A gente também não pode incorrer no erro de ficar dizendo que "isso é um defeito da alma brasileira, que vem de 500 anos etc". Temos, sim, uma tradição patrimonialista. O cargo público é uma propriedade particular de seu ocupante. Tem a ver com a história portuguesa. Mas também tem a ver, e muito, com um Estado que é pouco controlado pela sociedade. E, na medida em que a sociedade vai ficando mais atenta, esse tipo de comportamento está cercado, vai perdendo espaço.

Não é, então, algo tão arraigado e inevitável. Um dia vai acabar.

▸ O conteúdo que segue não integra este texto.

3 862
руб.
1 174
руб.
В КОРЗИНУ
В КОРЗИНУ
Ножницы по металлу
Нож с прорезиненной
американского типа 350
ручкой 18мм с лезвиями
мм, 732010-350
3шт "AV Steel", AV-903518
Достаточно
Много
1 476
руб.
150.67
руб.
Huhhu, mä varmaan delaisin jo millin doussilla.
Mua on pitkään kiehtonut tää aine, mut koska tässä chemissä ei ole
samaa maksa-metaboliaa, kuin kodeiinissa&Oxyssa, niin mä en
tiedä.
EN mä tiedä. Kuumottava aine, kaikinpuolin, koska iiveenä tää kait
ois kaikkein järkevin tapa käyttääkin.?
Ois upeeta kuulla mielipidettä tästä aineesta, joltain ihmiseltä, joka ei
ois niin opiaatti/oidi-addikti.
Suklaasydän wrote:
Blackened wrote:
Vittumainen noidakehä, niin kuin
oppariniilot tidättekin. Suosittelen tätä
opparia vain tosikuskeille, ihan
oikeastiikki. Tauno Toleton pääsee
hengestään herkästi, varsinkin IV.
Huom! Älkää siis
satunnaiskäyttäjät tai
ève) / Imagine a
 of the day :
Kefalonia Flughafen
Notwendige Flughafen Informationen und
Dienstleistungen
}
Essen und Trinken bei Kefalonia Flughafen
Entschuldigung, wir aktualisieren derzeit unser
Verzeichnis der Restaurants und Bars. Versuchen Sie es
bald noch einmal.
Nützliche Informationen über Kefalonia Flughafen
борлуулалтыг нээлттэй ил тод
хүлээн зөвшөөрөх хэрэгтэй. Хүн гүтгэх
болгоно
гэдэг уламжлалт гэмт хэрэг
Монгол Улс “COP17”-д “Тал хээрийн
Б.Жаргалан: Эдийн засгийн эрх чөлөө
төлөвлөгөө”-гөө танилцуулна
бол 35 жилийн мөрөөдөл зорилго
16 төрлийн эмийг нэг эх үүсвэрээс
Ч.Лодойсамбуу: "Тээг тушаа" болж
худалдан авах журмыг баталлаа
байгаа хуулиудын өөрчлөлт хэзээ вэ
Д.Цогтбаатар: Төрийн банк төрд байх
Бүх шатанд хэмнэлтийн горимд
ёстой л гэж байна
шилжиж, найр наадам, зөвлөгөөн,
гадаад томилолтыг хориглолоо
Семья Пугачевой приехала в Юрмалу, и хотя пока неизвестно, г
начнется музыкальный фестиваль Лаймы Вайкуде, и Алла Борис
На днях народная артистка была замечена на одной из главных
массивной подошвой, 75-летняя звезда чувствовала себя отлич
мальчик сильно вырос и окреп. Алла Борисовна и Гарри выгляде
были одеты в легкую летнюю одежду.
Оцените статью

Precisamos ter cuidado com previsões de inevitabilidade, que criam uma situação sem saída. O fato é que a sociedade está mais atenta, a imprensa tem um forte papel, o empresariado tem mais voz, há movimentos sociais expressivos. E o nepotismo é um tipo de formação antiga que na verdade nunca foi todo-poderosa, como se afirma às vezes. Ela sempre confrontou outros grupos e interesses, teve de negociar.

A Justiça pode fazer mais do que vem fazendo?

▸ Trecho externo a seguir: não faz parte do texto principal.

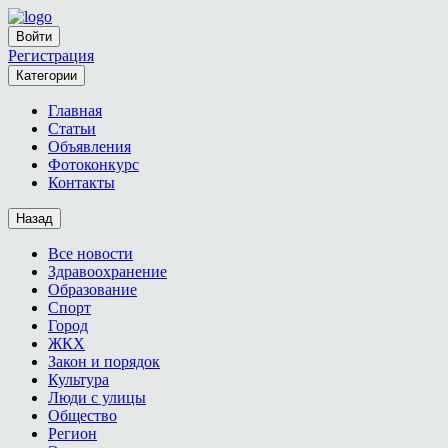
Войти
Регистрация
Категории
Главная
Статьи
Объявления
Фотоконкурс
Контакты
Назад
Все новости
Здравоохранение
Образование
Спорт
Город
ЖКХ
Закон и порядок
Культура
Люди с улицы
Общество
Регион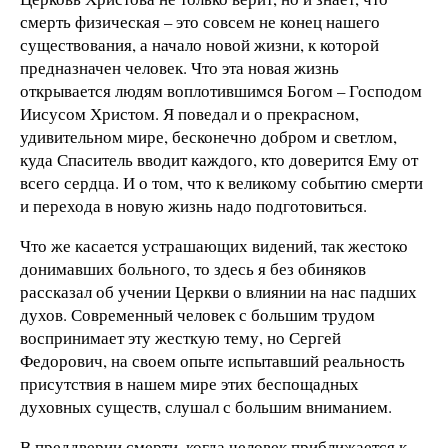
смерть физическая – это совсем не конец нашего
существования, а начало новой жизни, к которой
предназначен человек. Что эта новая жизнь
открывается людям воплотившимся Богом – Господом
Иисусом Христом. Я поведал и о прекрасном,
удивительном мире, бесконечно добром и светлом,
куда Спаситель вводит каждого, кто доверится Ему от
всего сердца. И о том, что к великому событию смерти
и перехода в новую жизнь надо подготовиться.
Что же касается устрашающих видений, так жестоко
донимавших больного, то здесь я без обиняков
рассказал об учении Церкви о влиянии на нас падших
духов. Современный человек с большим трудом
воспринимает эту жесткую тему, но Сергей
Федорович, на своем опыте испытавший реальность
присутствия в нашем мире этих беспощадных
духовных существ, слушал с большим вниманием.
В преддверии смерти, когда человек приближается к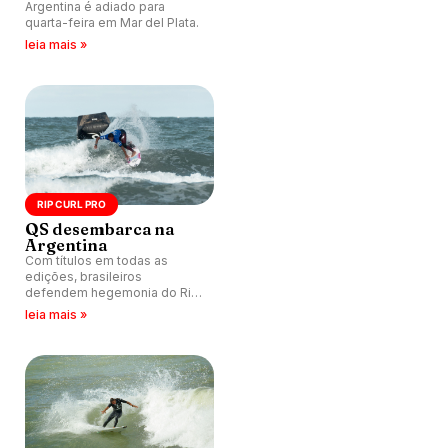
Argentina é adiado para
quarta-feira em Mar del Plata.
leia mais »
RIP CURL PRO
QS desembarca na
Argentina
Com títulos em todas as
edições, brasileiros
defendem hegemonia do Rip
Curl Pro Argentina, QS 1.500
leia mais »
que acontece entre os dias 16
a 21 de abril em Mar del Plata.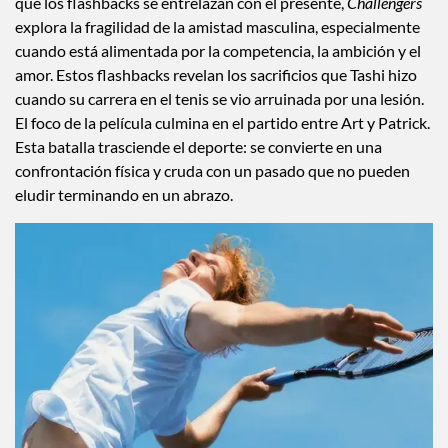
que los flashbacks se entrelazan con el presente,
Challengers
explora la fragilidad de la amistad masculina, especialmente
cuando está alimentada por la competencia, la ambición y el
amor. Estos flashbacks revelan los sacrificios que Tashi hizo
cuando su carrera en el tenis se vio arruinada por una lesión.
El foco de la película culmina en el partido entre Art y Patrick.
Esta batalla trasciende el deporte: se convierte en una
confrontación física y cruda con un pasado que no pueden
eludir terminando en un abrazo.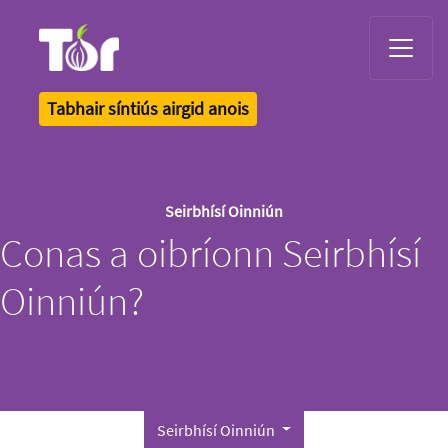
Tor Logo
Tabhair síntiús airgid anois
Seirbhísí Oinniún
Conas a oibríonn Seirbhísí
Oinniún?
Seirbhísí Oinniún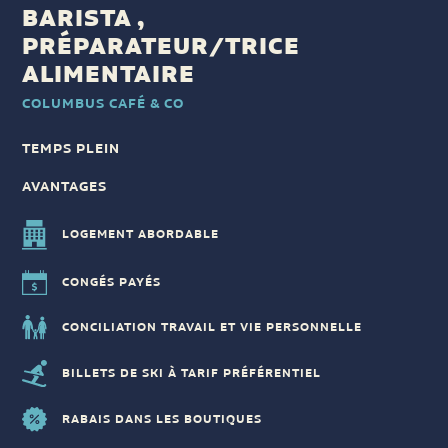
BARISTA ,
PRÉPARATEUR/TRICE
ALIMENTAIRE
COLUMBUS CAFÉ & CO
TEMPS PLEIN
AVANTAGES
LOGEMENT ABORDABLE
CONGÉS PAYÉS
CONCILIATION TRAVAIL ET VIE PERSONNELLE
BILLETS DE SKI À TARIF PRÉFÉRENTIEL
RABAIS DANS LES BOUTIQUES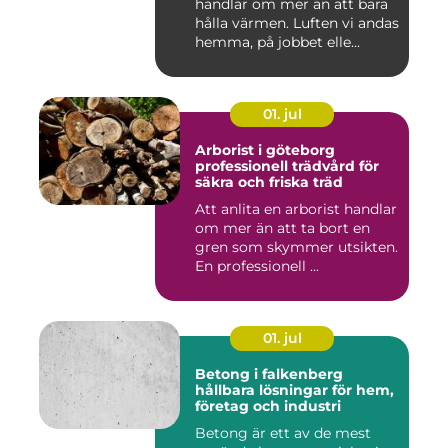
handlar om mer än att bara
hålla värmen. Luften vi andas
hemma, på jobbet elle...
01. jul
Arborist i göteborg
professionell trädvård för
säkra och friska träd
Att anlita en arborist handlar
om mer än att ta bort en
gren som skymmer utsikten.
En professionell ...
01. jul
Betong i falkenberg
hållbara lösningar för hem,
företag och industri
Betong är ett av de mest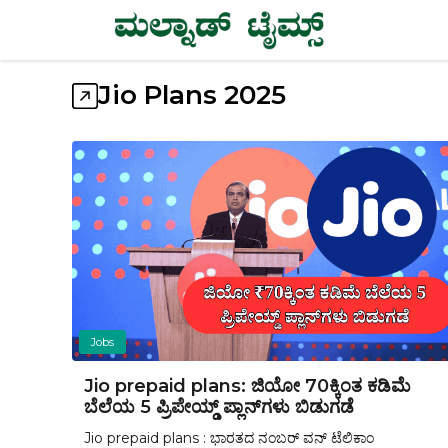
Skip
to
content
Jio Plans 2025
Jobs
Jio prepaid plans: ಜಿಯೋ ₹70ಕ್ಕಿಂತ ಕಡಿಮೆ
ಬೆಲೆಯ 5 ಪ್ರಿಪೇಯ್ಡ್ ಪ್ಲಾನ್‌ಗಳು ಬಿಡುಗಡೆ
Jio prepaid plans : ಭಾರತದ ನಂಬರ್ ವನ್ ಟೆಲಿಕಾಂ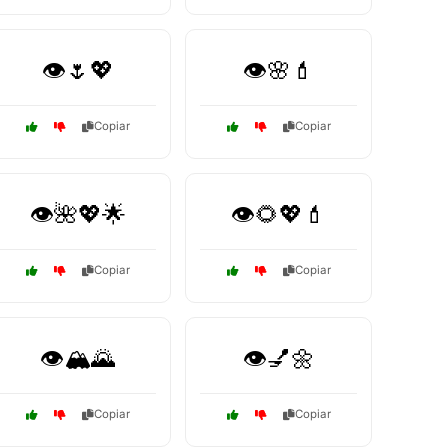
👁️🌷💖
👁️🌸💄
Copiar
Copiar
👁️🌺💖🌟
👁️🌻💖💄
Copiar
Copiar
👁️🏔️🌄
👁️💅🌼
Copiar
Copiar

Toda a área jurídica no Brasil passa hoje por um processo de mérito. Temos uma nova geração entrando na magistratura. Gente jovem que se dedica a estudar a sério e para a qual importa mais ser um bom juiz do que distribuir vantagens aos parentes e amigos. A criação do Ministério Público foi um grande avanço. Também no serviço público percebe-se aos poucos a profissionalização das carreiras, em áreas como a saúde, as estatais. Isso é uma tendência importante.

Onde fica, nisso, o Brasil dos grotões, onde o nepotismo é normal?

Acho que se trata de um processo complicado e não digo que os atuais avanços vão necessariamente dar certo. Mas há aí outra questão importante, que é a dos cargos de confiança. Temos de reavaliar quantos cargos de confiança uma autoridade pode ter. Há um abuso aí, um excesso de cargos em todos os Poderes, em todos os níveis. É urgente criar um serviço público constituído de cargos de carreira e um número restrito de cargos de confiança. Por trás disso há uma prática comum, que é dar o cargo e tomar do nomeado o salário ou boa parte dele.

As medidas contra o nepotismo não podem ser esquecidas e ficar tudo como está, como parece ocorrer com as CPIs?

Acho que o País vai aprendendo. Tudo o que apareceu de corrupção, nos últimos meses, nos leva a mais transparência. Claro que coisas podem ser esquecidas. Os episódios de 2005 não vão ter toda força daqui a seis meses. Mas há algo irreversível: o PT foi muito ferido nesse processo.O Lula hoje é um candidato solitário. É ele, não um grupo. Ele pode ter votos, mas o PT não se sabe quantos o ajudará. Isso é um aprendizado da sociedade.